Herman Heijermans, Dutch author and playwright (d. 1924)

Herman Heijermans (3 December 1864 – 22 November 1924), was a Dutch writer.

Heijermans was born in Rotterdam, into a liberal Jewish family, the fifth of the 11 children of Herman Heijermans Sr. and Matilda Moses Spiers. Among his siblings were painter Marie Heijermans, educator Ida Heijermans and community physician Louis Heijermans. In the Algemeen Handelsblad daily, he published a series of sketches of Jewish family life under the pseudonym of Samuel Falkland, which were collected in volume form. His novels and tales include Trinette (1892), Fles (1893), Kamertjeszonde (2 vols, 1896), Interieurs (1897), Diamantstad (2 vols, 1903). He created great interest by his play Op Hoop van Zegen (1900), an indictment of the exploitation of sea fishermen in the Netherlands at the turn of the century, represented at the Théâtre Antoine in Paris, and in English by the Stage Society as The Good Hope.

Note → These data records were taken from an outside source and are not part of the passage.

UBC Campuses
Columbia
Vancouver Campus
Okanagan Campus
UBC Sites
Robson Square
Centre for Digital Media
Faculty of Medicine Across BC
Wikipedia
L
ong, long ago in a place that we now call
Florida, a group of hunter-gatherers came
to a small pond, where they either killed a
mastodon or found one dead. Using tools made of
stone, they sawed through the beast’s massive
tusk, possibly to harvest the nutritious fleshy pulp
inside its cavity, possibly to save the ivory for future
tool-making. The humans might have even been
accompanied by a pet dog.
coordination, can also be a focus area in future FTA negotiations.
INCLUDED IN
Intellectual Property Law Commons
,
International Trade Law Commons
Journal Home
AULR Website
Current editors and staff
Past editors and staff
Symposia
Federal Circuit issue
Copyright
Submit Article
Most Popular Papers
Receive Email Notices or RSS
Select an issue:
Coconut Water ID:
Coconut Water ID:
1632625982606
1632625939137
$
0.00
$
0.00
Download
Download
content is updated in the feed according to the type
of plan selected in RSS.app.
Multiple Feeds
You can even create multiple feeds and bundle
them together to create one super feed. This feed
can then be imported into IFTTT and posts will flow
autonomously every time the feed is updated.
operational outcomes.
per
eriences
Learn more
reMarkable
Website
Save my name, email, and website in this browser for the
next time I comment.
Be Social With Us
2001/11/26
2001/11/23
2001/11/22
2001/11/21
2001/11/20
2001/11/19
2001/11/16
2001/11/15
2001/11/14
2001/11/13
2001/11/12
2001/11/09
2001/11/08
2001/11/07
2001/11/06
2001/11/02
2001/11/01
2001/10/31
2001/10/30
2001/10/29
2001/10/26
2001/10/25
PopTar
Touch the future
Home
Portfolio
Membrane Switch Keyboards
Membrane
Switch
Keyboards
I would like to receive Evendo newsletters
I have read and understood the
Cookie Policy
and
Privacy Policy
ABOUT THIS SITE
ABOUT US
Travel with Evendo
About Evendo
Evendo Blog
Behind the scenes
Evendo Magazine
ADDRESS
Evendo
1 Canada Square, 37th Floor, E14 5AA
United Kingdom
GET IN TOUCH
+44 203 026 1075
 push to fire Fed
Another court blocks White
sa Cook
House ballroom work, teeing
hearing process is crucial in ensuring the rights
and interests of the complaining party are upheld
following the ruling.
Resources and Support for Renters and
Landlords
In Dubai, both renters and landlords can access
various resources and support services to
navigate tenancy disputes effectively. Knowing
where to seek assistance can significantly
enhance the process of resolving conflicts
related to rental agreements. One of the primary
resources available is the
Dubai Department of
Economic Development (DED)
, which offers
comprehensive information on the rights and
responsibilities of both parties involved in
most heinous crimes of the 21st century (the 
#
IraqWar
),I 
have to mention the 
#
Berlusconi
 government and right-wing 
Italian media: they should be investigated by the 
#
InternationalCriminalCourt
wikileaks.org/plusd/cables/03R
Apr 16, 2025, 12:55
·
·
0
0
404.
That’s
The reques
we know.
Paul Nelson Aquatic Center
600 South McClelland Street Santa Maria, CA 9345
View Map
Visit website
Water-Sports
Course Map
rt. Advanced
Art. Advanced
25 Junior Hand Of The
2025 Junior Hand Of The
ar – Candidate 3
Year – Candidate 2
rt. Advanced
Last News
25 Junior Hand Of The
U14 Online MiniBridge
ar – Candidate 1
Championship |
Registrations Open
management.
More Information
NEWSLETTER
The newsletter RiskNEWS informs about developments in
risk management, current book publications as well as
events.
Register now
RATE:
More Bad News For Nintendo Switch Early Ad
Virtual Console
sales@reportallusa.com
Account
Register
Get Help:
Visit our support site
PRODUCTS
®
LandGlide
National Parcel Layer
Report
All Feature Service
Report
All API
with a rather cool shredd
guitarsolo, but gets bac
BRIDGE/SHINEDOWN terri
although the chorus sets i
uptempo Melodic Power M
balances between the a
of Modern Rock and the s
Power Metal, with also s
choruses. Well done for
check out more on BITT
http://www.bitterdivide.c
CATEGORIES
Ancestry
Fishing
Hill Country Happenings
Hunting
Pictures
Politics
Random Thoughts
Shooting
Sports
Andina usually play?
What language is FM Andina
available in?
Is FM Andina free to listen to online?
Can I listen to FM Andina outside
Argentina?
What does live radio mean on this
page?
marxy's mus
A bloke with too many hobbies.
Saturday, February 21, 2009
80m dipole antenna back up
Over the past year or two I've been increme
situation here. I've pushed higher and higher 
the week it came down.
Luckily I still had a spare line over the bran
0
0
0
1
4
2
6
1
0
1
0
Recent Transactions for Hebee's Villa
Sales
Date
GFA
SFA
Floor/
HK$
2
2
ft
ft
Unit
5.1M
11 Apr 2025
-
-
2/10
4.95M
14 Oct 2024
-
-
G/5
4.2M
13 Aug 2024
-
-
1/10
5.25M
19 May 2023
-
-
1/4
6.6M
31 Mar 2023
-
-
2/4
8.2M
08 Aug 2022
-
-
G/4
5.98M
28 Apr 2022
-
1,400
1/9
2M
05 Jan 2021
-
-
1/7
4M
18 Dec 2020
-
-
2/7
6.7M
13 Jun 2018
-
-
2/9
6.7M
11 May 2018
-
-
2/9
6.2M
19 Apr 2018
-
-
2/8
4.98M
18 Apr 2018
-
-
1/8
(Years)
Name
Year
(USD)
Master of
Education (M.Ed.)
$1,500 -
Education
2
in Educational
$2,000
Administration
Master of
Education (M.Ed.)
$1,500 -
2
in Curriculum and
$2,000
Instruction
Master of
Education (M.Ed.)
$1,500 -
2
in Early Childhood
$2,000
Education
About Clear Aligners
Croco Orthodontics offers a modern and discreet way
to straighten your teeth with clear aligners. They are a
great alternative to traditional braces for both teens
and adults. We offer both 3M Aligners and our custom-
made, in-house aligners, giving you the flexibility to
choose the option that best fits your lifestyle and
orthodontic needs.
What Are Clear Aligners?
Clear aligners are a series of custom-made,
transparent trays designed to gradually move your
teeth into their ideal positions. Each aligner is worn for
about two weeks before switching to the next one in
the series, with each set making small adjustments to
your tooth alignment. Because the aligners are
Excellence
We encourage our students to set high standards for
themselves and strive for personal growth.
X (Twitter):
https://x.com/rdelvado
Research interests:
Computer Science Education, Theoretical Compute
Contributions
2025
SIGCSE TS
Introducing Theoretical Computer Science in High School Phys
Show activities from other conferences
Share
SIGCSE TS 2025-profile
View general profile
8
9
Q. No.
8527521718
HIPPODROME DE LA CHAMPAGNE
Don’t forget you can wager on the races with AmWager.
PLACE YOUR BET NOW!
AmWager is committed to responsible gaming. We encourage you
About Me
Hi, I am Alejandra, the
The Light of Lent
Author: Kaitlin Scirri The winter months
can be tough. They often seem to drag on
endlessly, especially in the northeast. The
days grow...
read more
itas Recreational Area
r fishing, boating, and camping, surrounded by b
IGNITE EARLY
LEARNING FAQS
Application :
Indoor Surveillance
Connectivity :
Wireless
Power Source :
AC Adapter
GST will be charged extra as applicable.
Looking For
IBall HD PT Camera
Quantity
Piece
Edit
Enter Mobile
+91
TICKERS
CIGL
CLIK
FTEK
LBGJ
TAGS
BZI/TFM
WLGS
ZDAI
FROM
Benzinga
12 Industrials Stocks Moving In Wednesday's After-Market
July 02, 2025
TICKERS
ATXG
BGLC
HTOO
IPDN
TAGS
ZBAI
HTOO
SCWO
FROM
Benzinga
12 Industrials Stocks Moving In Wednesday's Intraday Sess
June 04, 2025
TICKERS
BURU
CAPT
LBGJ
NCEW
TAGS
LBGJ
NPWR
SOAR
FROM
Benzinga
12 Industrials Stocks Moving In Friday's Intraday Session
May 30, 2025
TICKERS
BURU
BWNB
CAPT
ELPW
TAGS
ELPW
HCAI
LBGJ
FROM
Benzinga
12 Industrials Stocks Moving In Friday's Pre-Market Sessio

His other plays are: Dora Kremer (1893), Ghetto (1898), Het zevende Gebod (1899), Het Pantser (1901), Ora et labora (1901), and numerous one-act pieces. A Case of Arson, an English version of the one-act play Brand in de Jonge Jan, was notable for the impersonation (1904 and 1905) by Henri de Vries of all the seven witnesses who appear as characters.

Heijermans died in Zandvoort at age 59, and is buried at Zorgvlied cemetery.